Implementing a System
use std::sync::Arc;
use arrow_array::BooleanArray;
use async_trait::async_trait;
use pcs_core::prelude::*;
struct ValidateSystem;
#[async_trait]
impl System for ValidateSystem {
fn meta(&self) -> SystemMeta {
SystemMeta::new("validate")
.reads(Transaction::AMOUNT)
.writes(Transaction::VALID)
}
async fn run(&self, data: &mut Dataset) -> PcsResult<()> {
let batch = data
.columns::<Transaction>()
.ok_or_else(|| PcsError::generic("Transaction not registered"))?
.clone();
let flags: Vec<bool> = {
let txns = data.view::<Transaction>()?;
let amount = txns.f64(Transaction::AMOUNT)?;
(0..txns.len()).map(|i| amount.value(i) > 0.0).collect()
};
// Replace the `valid` column with the freshly computed array.
let new_valid = Arc::new(BooleanArray::from(flags));
let schema = batch.schema();
let valid_idx = schema.index_of("valid").unwrap();
let cols: Vec<_> = (0..schema.fields().len())
.map(|i| if i == valid_idx { new_valid.clone() as _ } else { batch.column(i).clone() })
.collect();
let new_batch = arrow_array::RecordBatch::try_new(schema, cols)
.map_err(|e| PcsError::generic(format!("rebuild: {e}")))?;
data.replace_batch::<Transaction>(new_batch)?;
Ok(())
}
}
The system_fn closure helper
For one-off systems — data ingestion, reporting, ad-hoc transforms — system_fn wraps a closure into a System with explicit metadata:
let load = system_fn(
SystemMeta::new("load").write_component("Transaction"),
|data: &mut Dataset| {
let rows = vec![
Transaction { id: 1, amount: 100.0, ..Default::default() },
Transaction { id: 2, amount: 250.0, ..Default::default() },
];
data.append::<Transaction>(&rows)?;
Ok(())
},
);
pipeline.add_system(load);
Retry configuration
Each system can return its own SystemConfig from config(). The pipeline wraps every run call in the system’s configured retry strategy.
impl System for FlakyApiCall {
fn config(&self) -> SystemConfig {
SystemConfig::new(RetryMode::ExponentialBackoff {
max_retries: 5,
base_delay_ms: 100,
multiplier: 2.0,
max_delay_ms: 30_000,
jitter: 0.2,
})
}
// ... meta() and run()
}
Other modes: RetryMode::None (one-shot) and RetryMode::Fixed { max_retries, delay_ms }. The default for systems that don’t override config() is exponential backoff with 3 retries.

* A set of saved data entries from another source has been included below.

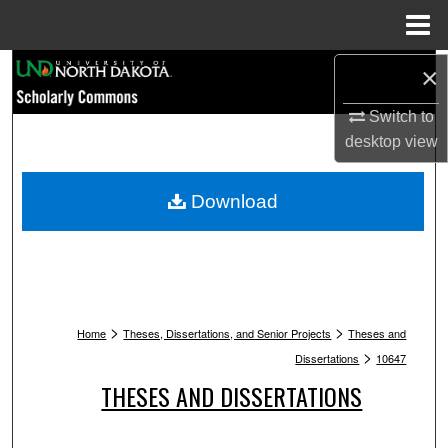
Menu
Home
Search
×
Switch to
Browse Collections
desktop
view
My Account
Download
About
Digital Commons Network™
>
>
Home
Theses, Dissertations, and Senior Projects
Theses and
>
Dissertations
10647
THESES AND DISSERTATIONS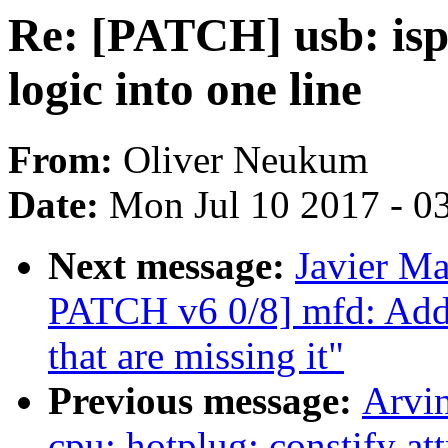
Re: [PATCH] usb: isp
logic into one line
From:
Oliver Neukum
Date:
Mon Jul 10 2017 - 0
Next message:
Javier M
PATCH v6 0/8] mfd: Add 
that are missing it"
Previous message:
Arvi
cpu: hotplug: constify at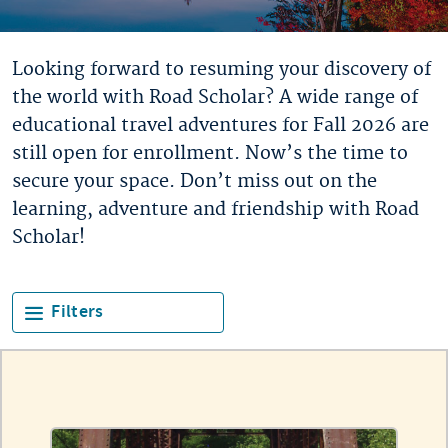
Looking forward to resuming your discovery of
the world with Road Scholar? A wide range of
educational travel adventures for Fall 2026 are
still open for enrollment. Now’s the time to
secure your space. Don’t miss out on the
learning, adventure and friendship with Road
Scholar!
Filters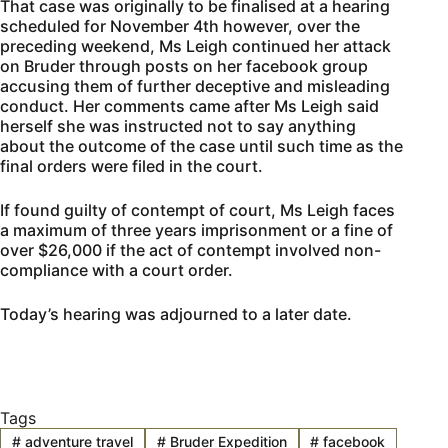
That case was originally to be finalised at a hearing
scheduled for November 4th however, over the
preceding weekend, Ms Leigh continued her attack
on Bruder through posts on her facebook group
accusing them of further deceptive and misleading
conduct. Her comments came after Ms Leigh said
herself she was instructed not to say anything
about the outcome of the case until such time as the
final orders were filed in the court.
If found guilty of contempt of court, Ms Leigh faces
a maximum of three years imprisonment or a fine of
over $26,000 if the act of contempt involved non-
compliance with a court order.
Today’s hearing was adjourned to a later date.
Tags
#
adventure travel
#
Bruder Expedition
#
facebook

ParallelSystem — slice-level parallelism
For systems that scan a dataset and produce per-row outputs, ParallelSystem exposes a read-only run that returns a WriteSet. The pipeline can split the dataset into slices, run multiple parallel systems concurrently across them, and merge their WriteSets back into the dataset.
#[async_trait]
impl ParallelSystem for ScoreSystem {
fn meta(&self) -> SystemMeta {
SystemMeta::new("score")
.reads(Transaction::AMOUNT)
.writes(Transaction::SCORE)
}
async fn run(&self, data: &Dataset) -> PcsResult<WriteSet> {
let txns = data.view::<Transaction>()?;
let amount = txns.f64(Transaction::AMOUNT)?;
let scores: Vec<f64> = (0..txns.len())
.map(|i| amount.value(i).log10())
.collect();
let mut ws = WriteSet::new();
ws.set_column::<Transaction>("score", Arc::new(Float64Array::from(scores)));
Ok(ws)
}
}
pipeline.add_parallel_system(ScoreSystem);
See cargo run --example scheduler_etl_parallel for a working slice-parallel pipeline.